§ **Job**
Update the part of the records that opens with the line containing "Many online resources" and closes with the line containing "#### Understanding SSH" by replacing "forums" with "discussion boards", leaving everything else unchanged. Return only those lines.

§ **Material supplied**
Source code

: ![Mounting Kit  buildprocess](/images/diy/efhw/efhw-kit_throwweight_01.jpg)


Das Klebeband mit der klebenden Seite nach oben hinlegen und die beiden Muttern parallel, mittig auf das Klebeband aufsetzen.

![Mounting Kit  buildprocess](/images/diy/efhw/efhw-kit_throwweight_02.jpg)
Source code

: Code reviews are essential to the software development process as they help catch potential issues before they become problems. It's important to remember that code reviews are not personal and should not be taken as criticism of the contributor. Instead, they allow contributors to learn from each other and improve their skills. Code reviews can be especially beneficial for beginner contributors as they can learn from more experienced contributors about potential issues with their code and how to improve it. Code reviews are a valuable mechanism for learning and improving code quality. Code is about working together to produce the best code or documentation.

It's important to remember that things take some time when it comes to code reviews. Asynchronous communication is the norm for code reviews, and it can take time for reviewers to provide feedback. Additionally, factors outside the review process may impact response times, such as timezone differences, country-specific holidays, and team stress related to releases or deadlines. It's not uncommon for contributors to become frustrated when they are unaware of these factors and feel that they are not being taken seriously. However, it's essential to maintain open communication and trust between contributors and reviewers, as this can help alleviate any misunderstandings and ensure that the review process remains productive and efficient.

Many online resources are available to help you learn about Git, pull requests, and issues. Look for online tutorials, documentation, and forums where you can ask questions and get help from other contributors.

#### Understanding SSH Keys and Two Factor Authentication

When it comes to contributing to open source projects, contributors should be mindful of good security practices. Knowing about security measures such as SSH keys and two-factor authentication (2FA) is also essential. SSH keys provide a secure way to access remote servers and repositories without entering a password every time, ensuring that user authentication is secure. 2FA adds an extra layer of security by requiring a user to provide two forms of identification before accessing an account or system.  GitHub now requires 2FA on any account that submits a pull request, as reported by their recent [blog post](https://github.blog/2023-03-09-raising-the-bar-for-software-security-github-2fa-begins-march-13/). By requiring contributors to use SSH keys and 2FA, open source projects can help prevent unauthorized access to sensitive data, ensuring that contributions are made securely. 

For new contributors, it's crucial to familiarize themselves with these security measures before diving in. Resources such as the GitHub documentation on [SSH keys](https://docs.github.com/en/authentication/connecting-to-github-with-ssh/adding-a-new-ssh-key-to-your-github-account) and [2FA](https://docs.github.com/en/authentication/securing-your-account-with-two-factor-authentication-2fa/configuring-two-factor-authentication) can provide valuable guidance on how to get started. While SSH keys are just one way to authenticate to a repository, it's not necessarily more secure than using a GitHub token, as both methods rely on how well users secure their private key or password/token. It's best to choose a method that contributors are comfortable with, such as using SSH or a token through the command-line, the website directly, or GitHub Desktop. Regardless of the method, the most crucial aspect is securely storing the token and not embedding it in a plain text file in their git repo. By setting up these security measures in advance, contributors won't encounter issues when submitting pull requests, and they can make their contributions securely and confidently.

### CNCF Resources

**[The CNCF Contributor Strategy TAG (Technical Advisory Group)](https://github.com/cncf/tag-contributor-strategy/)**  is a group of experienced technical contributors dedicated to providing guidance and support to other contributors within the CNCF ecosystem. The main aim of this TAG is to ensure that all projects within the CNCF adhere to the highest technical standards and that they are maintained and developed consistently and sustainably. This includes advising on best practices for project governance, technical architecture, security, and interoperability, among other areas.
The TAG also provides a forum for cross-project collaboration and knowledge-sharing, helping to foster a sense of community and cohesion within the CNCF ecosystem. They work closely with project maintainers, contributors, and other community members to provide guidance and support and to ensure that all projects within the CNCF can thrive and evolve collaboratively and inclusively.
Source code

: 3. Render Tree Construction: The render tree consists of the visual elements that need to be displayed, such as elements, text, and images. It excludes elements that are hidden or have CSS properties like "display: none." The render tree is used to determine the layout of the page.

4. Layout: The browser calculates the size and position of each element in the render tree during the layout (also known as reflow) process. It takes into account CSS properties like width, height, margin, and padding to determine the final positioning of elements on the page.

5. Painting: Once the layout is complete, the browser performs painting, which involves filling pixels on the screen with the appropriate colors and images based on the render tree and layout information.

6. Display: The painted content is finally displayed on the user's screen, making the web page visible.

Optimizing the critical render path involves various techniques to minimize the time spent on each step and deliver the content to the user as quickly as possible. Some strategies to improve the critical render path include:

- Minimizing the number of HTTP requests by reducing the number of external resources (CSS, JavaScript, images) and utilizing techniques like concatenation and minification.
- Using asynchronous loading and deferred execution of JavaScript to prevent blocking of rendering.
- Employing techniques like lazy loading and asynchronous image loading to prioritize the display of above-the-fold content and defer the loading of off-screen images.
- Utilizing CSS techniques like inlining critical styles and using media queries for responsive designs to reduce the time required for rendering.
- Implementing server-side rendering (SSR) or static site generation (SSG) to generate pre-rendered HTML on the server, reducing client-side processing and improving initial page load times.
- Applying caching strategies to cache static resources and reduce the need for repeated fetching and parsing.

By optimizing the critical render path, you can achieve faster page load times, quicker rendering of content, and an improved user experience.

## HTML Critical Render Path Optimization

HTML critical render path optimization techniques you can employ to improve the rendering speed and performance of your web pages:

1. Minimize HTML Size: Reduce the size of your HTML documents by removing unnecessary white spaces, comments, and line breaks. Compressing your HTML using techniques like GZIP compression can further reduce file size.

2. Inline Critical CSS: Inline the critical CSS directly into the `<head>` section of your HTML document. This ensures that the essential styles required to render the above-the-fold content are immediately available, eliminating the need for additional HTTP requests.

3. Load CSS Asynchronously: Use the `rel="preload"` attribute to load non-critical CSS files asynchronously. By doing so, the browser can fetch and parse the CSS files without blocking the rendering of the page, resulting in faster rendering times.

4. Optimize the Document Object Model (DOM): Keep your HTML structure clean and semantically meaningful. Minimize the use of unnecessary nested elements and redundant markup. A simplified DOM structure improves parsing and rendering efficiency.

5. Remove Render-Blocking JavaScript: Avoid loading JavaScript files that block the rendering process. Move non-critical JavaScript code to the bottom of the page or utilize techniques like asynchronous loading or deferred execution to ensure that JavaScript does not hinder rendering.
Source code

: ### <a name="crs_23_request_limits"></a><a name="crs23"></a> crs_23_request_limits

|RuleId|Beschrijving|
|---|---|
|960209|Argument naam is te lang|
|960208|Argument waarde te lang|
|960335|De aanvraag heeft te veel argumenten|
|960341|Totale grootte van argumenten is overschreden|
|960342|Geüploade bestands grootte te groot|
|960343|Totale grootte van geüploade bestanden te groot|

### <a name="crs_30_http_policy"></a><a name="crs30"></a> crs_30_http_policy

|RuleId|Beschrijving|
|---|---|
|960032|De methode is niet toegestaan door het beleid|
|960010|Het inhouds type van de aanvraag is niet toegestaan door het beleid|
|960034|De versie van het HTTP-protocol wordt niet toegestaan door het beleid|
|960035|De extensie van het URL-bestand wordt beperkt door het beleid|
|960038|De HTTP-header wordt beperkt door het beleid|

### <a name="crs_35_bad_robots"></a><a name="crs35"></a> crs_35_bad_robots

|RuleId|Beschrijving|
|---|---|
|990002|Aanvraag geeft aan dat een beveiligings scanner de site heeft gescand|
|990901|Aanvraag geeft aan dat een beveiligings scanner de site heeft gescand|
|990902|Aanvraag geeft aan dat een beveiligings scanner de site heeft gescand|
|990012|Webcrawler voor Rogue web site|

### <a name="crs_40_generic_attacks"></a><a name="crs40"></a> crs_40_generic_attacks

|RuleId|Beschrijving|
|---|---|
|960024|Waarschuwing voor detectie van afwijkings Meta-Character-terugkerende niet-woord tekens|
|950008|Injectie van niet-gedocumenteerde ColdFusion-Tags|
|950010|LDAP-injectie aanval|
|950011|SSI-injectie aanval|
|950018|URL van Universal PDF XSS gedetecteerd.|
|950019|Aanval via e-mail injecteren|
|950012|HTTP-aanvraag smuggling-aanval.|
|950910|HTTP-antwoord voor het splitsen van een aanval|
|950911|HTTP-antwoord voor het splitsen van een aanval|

§ **Answer for this exercise**
Many online resources are available to help you learn about Git, pull requests, and issues. Look for online tutorials, documentation, and discussion boards where you can ask questions and get help from other contributors.

#### Understanding SSH Keys and Two Factor Authentication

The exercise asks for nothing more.